History of Surgical Management of Otosclerosis

George Papacharalampous 1(presenter), Thomas Nikolopoulos 1, Sotirios Pappas 1, Olga Papadopoulou 1, Antonios Tzagaroulakis 1, Eleftherios Ferekidis 1
  • 1Athens, Greece

Aim: To review surgical attempts to correct the hearing loss associated with otosclerosis.

Methods: Literature search and medical history books were used as scientific sources.

Results: Many surgical attempts to mobilize or to remove the stapes were described at the end of the 19th century but the results were more or less unsatisfactory. The poor results were probably related to the lack of an operating microscope. Otologists switched their interest to the fenestration of lateral semicircular canal and Lempert in 1938 was the first who made the fenestration procedure familiar wordwide. Rosen in 1953 described a procedure to mobilize stapes. The results were very good but unfortunately temporary. An international debate between these techniques started in the late 1950s when Shea introduced stapedectomy with tissue coverage of the oval window. Later, stapedotomy (irrespective of the use of laser) became the most popular and widely used surgical method of management with lasting results and rare complications.

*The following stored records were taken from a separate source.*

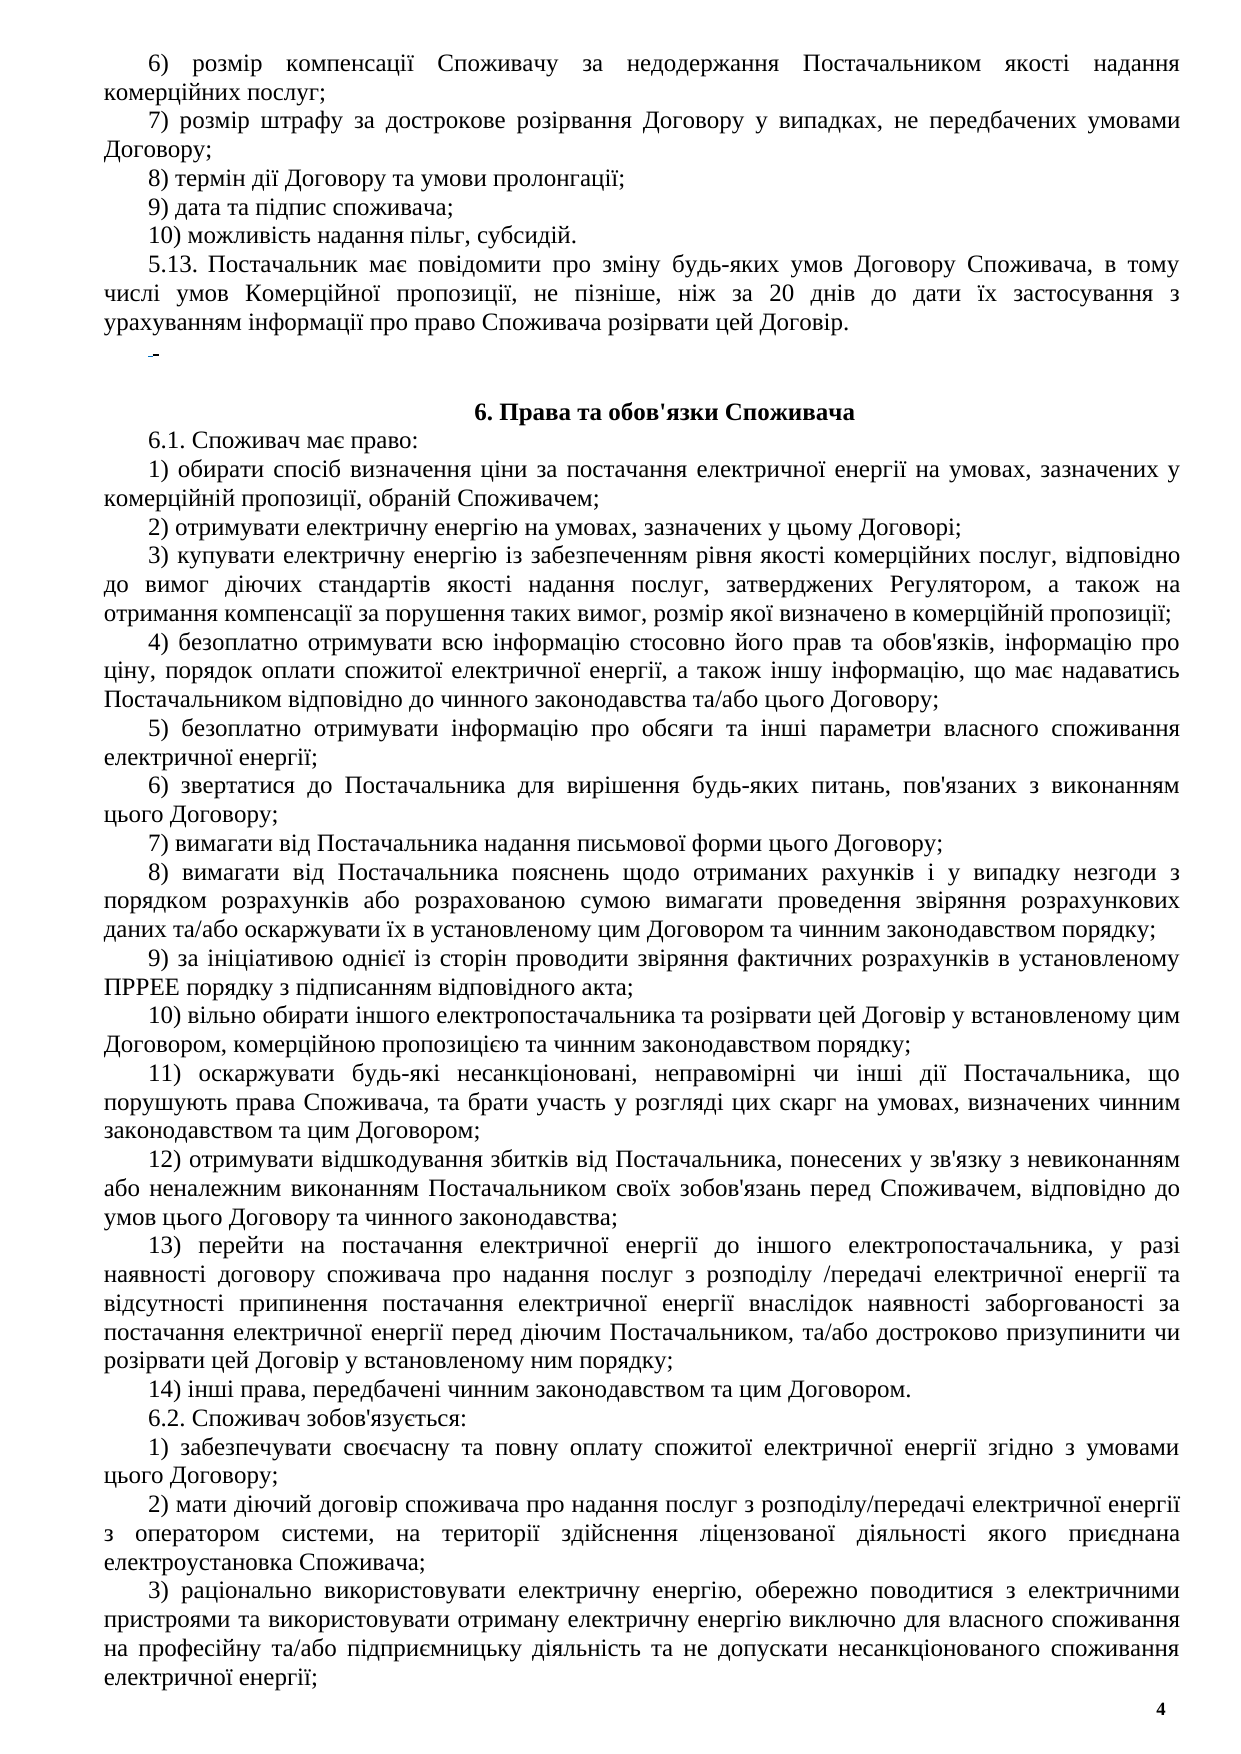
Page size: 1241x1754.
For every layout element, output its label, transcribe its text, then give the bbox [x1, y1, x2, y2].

text 11) оскаржувати будь-які несанкціоновані, неправомірні чи інші дії Постачальника, що порушують права Споживача, та брати участь у розгляді цих скарг на умовах, визначених чинним законодавством та цим Договором; [103, 1058, 1181, 1144]
text 7) вимагати від Постачальника надання письмової форми цього Договору; [103, 828, 1181, 857]
subtitle 9) дата та підпис споживача; [103, 192, 1181, 221]
subtitle 10) можливість надання пільг, субсидій. [103, 221, 1181, 249]
text 6) звертатися до Постачальника для вирішення будь-яких питань, пов'язаних з виконанням цього Договору; [103, 771, 1181, 828]
subtitle 8) термін дії Договору та умови пролонгації; [103, 163, 1181, 192]
subtitle 7) розмір штрафу за дострокове розірвання Договору у випадках, не передбачених умовами Договору; [103, 106, 1181, 163]
text 2) отримувати електричну енергію на умовах, зазначених у цьому Договорі; [103, 512, 1181, 541]
text 8) вимагати від Постачальника пояснень щодо отриманих рахунків і у випадку незгоди з порядком розрахунків або розрахованою сумою вимагати проведення звіряння розрахункових даних та/або оскаржувати їх в установленому цим Договором та чинним законодавством порядку; [103, 857, 1181, 943]
text 9) за ініціативою однієї із сторін проводити звіряння фактичних розрахунків в установленому ПРРЕЕ порядку з підписанням відповідного акта; [103, 943, 1181, 1001]
text 13) перейти на постачання електричної енергії до іншого електропостачальника, у разі наявності договору споживача про надання послуг з розподілу /передачі електричної енергії та відсутності припинення постачання електричної енергії внаслідок наявності заборгованості за постачання електричної енергії перед діючим Постачальником, та/або достроково призупинити чи розірвати цей Договір у встановленому ним порядку; [103, 1231, 1181, 1374]
text 10) вільно обирати іншого електропостачальника та розірвати цей Договір у встановленому цим Договором, комерційною пропозицією та чинним законодавством порядку; [103, 1001, 1181, 1058]
text 5) безоплатно отримувати інформацію про обсяги та інші параметри власного споживання електричної енергії; [103, 713, 1181, 771]
subtitle 6) розмір компенсації Споживачу за недодержання Постачальником якості надання комерційних послуг; [103, 48, 1181, 106]
text 4) безоплатно отримувати всю інформацію стосовно його прав та обов'язків, інформацію про ціну, порядок оплати спожитої електричної енергії, а також іншу інформацію, що має надаватись Постачальником відповідно до чинного законодавства та/або цього Договору; [103, 627, 1181, 713]
subtitle 5.13. Постачальник має повідомити про зміну будь-яких умов Договору Споживача, в тому числі умов Комерційної пропозиції, не пізніше, ніж за 20 днів до дати їх застосування з урахуванням інформації про право Споживача розірвати цей Договір. [103, 249, 1181, 336]
text 1) обирати спосіб визначення ціни за постачання електричної енергії на умовах, зазначених у комерційній пропозиції, обраній Споживачем; [103, 454, 1181, 512]
text 3) раціонально використовувати електричну енергію, обережно поводитися з електричними пристроями та використовувати отриману електричну енергію виключно для власного споживання на професійну та/або підприємницьку діяльність та не допускати несанкціонованого споживання електричної енергії; [103, 1576, 1181, 1691]
text 14) інші права, передбачені чинним законодавством та цим Договором. [103, 1374, 1181, 1403]
text 2) мати діючий договір споживача про надання послуг з розподілу/передачі електричної енергії з оператором системи, на території здійснення ліцензованої діяльності якого приєднана електроустановка Споживача; [103, 1489, 1181, 1576]
text 6.2. Споживач зобов'язується: [103, 1403, 1181, 1432]
text 12) отримувати відшкодування збитків від Постачальника, понесених у зв'язку з невиконанням або неналежним виконанням Постачальником своїх зобов'язань перед Споживачем, відповідно до умов цього Договору та чинного законодавства; [103, 1144, 1181, 1231]
text 6.1. Споживач має право: [103, 426, 1181, 454]
subtitle 6. Права та обов'язки Споживача [103, 397, 1181, 426]
text 3) купувати електричну енергію із забезпеченням рівня якості комерційних послуг, відповідно до вимог діючих стандартів якості надання послуг, затверджених Регулятором, а також на отримання компенсації за порушення таких вимог, розмір якої визначено в комерційній пропозиції; [103, 541, 1181, 627]
text 1) забезпечувати своєчасну та повну оплату спожитої електричної енергії згідно з умовами цього Договору; [103, 1432, 1181, 1489]
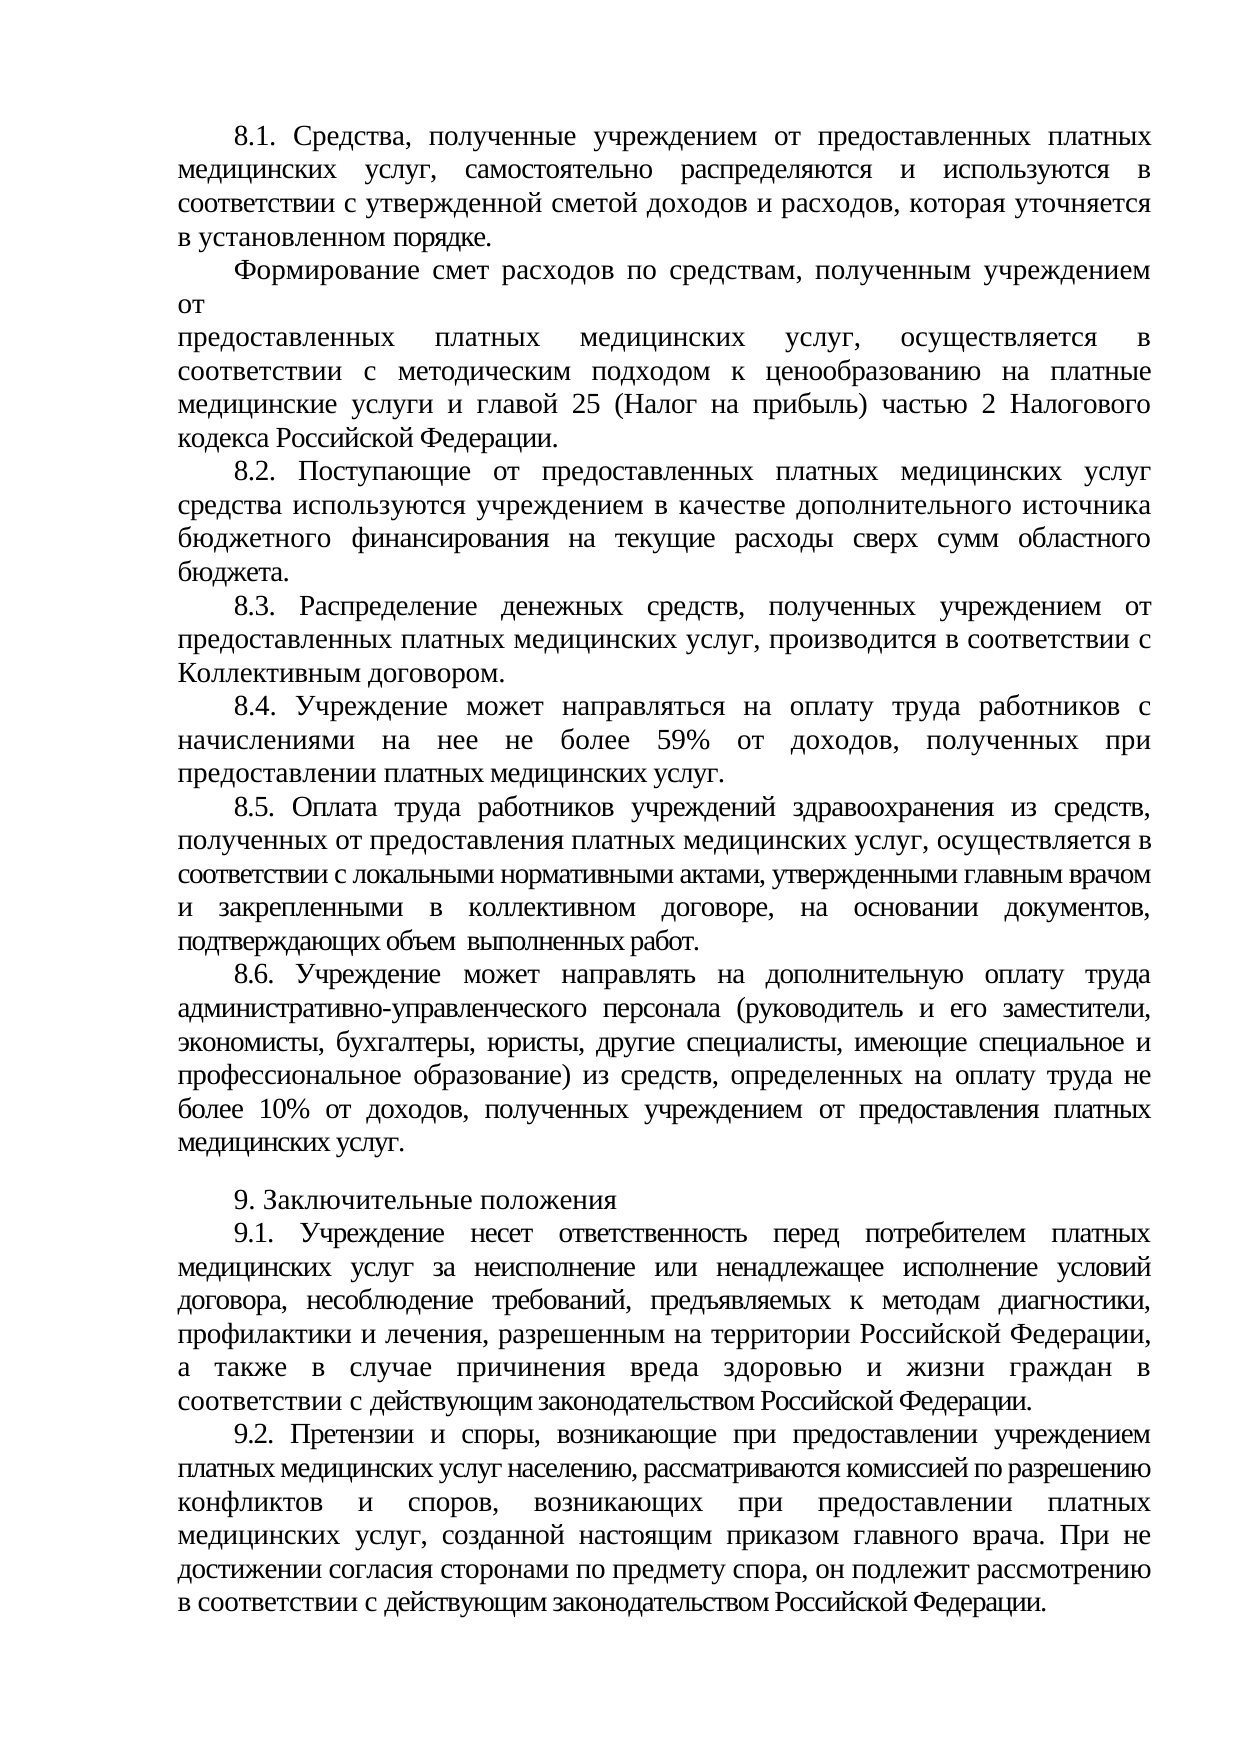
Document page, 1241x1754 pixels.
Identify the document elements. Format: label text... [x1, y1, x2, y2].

list 9. Заключительные положения [177, 1182, 1152, 1215]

Conclusion: Despite the fact that many new surgical techniques have been described in the 20th century and many reconstruction materials and pistons have been developed, the basic principle of otosclerosis surgical treatment still relies on Shea's basic idea from the late 1950s. Stapedotomy, which is the evolution of Shea's concept, aims to restore the transmission mechanism to the oval window through a piston connecting the incus with a small oval window fenestra.